One of the biggest things I was looking forward to as we approached one week out of surgery was getting out of the splint into The Boot. Now I call it The Boot in part because it is both an exciting prospect and a little scary. Now compared to the splint though, it seems like heaven. One week out of surgery, my ankle was nowhere near as swollen as it was when the splint went on, so it shifted a little, every time I moved, also, splints are heavy.
However, this meant another trip to the fracture clinic, and boy did I learn a lesson. The first time I visited the fracture clinic was a Monday, the day after I broke my leg. I spent seven hours there, enough that it has its own blog post and when we arrived, the staff there mentioned that Mondays are the busiest day of the week, but I had no idea how much busier it had been that day. This time, I went in on a Wednesday, around lunch time. We went straight up to the desk, then straight off for x-rays (which we did have to wait a while for), and when we got back to the fracture clinic, I was whisked straight in for my appointment. The whole thing took no more than four hours.
The actual appointment was something I wasn’t quite expecting. I guess this particular Wednesday was exceptionally quiet, since I got to see my surgeon as well as not just one but three residents who are working with him. This amount of attention was a bit of a shock, especially after my previous visit.

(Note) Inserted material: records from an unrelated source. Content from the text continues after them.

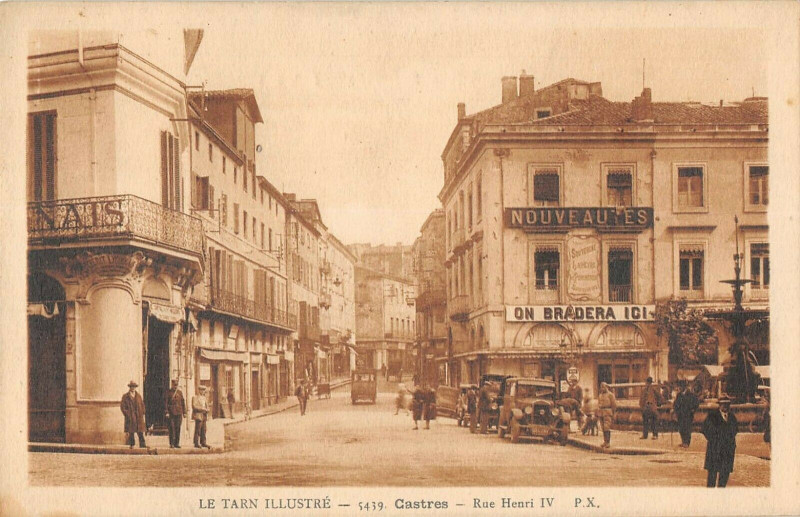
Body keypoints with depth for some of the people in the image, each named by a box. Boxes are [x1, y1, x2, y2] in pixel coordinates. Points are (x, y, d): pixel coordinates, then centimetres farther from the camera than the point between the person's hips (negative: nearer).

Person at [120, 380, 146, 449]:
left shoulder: (138, 396, 14)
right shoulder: (125, 397, 3)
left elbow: (142, 405, 17)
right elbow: (122, 406, -1)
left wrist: (142, 414, 5)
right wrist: (127, 414, -8)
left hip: (139, 417, 3)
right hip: (130, 417, -3)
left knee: (140, 431, -3)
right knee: (131, 432, 0)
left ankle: (142, 444, -5)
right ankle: (131, 445, 5)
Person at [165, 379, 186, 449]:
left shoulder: (180, 392, 10)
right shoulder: (169, 392, 1)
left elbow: (183, 402, 12)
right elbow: (166, 403, -3)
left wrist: (184, 412, 8)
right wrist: (167, 412, -12)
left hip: (179, 413, 3)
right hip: (171, 413, -3)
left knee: (178, 428, 4)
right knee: (172, 428, -5)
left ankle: (177, 443, 9)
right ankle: (172, 444, -3)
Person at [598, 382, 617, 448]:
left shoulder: (610, 395, -4)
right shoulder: (600, 395, 16)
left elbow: (614, 405, -4)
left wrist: (612, 414, -7)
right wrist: (597, 413, 14)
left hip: (607, 413, -6)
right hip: (601, 413, 6)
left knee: (607, 428, -12)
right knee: (603, 428, 7)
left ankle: (608, 442, -11)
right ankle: (605, 441, 12)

Once I was cut out of the splint, they took a look at the surgical site then tried to get my foot moving. They seemed to have some pretty high expectations of what I would be able to do one week out of surgery having been out of the splint for all of five minutes. My range of motion was all but nonexistent, which was in large part because of the level of pain I was in from getting my leg out of that splint. Given a little time and some patience, though I was able to get it moving once I was back home.
My lesson to pass on to you all is this;
if you can book an appointment in the middle of the week, do.People who come in with breaks over the weekend are all scheduled in for the Monday after, so of course it’s going to be busy. These are the kinds of things you don’t think about when you first injure yourself, but knowing what to expect can keep a horrible situation from being made worse. Also, every time you visit the fracture clinic, take the pain meds they’ve prescribed for you. Give them time to kick in, because once they’ve taken you in, they’re going to want to get you in and out as quickly as possible, especially on a busy day.
Once we were out of the fracture clinic, the reality of my life for the next month or more set in. I was a little shocked at how optimistic I was feeling, despite being in pain and having just spent hours at the hospital, I felt like I could see the light at the end of the tunnel. I was one step closer to feeling like myself again, even if it was only one step in a marathon, it was a clear and decisive step forward. Also, The Boot weighs less and hurts less than the splint, which is a huge bonus.
The rest of that week was tough, I was expected to start moving my foot, and it is incredibly tough to push your body through this kind of pain, BUT it is the key ingredient in your return to normal. It sucks, but we have to do it, because if we don’t, the ankle never really goes back to normal. The doctors and hospital staff all say that my left ankle will always be a little off, that it’s always going to feel different, but that is nothing compared to what happens if you don’t force yourself to move.
Physio this week has been a new experience for me. Now that the leg is free to move, we’re able to make real changes before things become set and more difficult to change. This means working on an incredibly sensitive area of my body, which is, inevitably, painful. The unfortunate reality of a significant break (whether it requires surgery or not) is that there is a high chance that you’ll have a whole lot of sensitivity in that limb. Everybody’s different, and the degree of sensitivity will vary from person to person, but there’s a good chance that even a light touch will have the nerves in your body telling your brain that you’re in pain. This is normal, but can have a profound impact on your recovery if it’s not resolved.
It’s difficult to treat any part of the body when there’s a lot of hypersensitivity involved, which is why the first task on the list was clearing that up using neurofunctional acupuncture. This was our main priority for the first week, and reduced the pain and helped with my range of motion, which is one of the biggest factors this early in the recovery.
We have a little more time to prepare my body for some of the treatments because I was fortunate enough to have a relatively progressive surgeon. Typically, you’ll be in a cast or splint for 2 weeks after the surgery, at which point you’re cut out of it and the stitches are removed and you can start on movement and move into The Boot. I was lucky enough to be out of my splint in a week, allowing for physio near the actual injury as well as movement and I moved into The Boot. With this extra time, I’ve been able to progress at a similar rate to what’s expected after the cast comes off at 2 weeks. In these kinds of cases, every day counts. Changes can be made or slowed down with every day you’re immobilized.
A side note,
The Boot is seriously expensive (Sunnybrook charges $200 and they run about $180 on Amazon), so if you know someone who has one, or if you can find one that’s (lightly) used, like I did, it can save you a whole lot of money. Now, you do have to rely on someone else to do the legwork for you, but if you’ve got someone who’s willing to do it, your local used clothing donation store may just have one (that’s where we found mine).
Next up, we’re back at the fracture clinic to get the stitches out and get a check on how we’re progressing so far.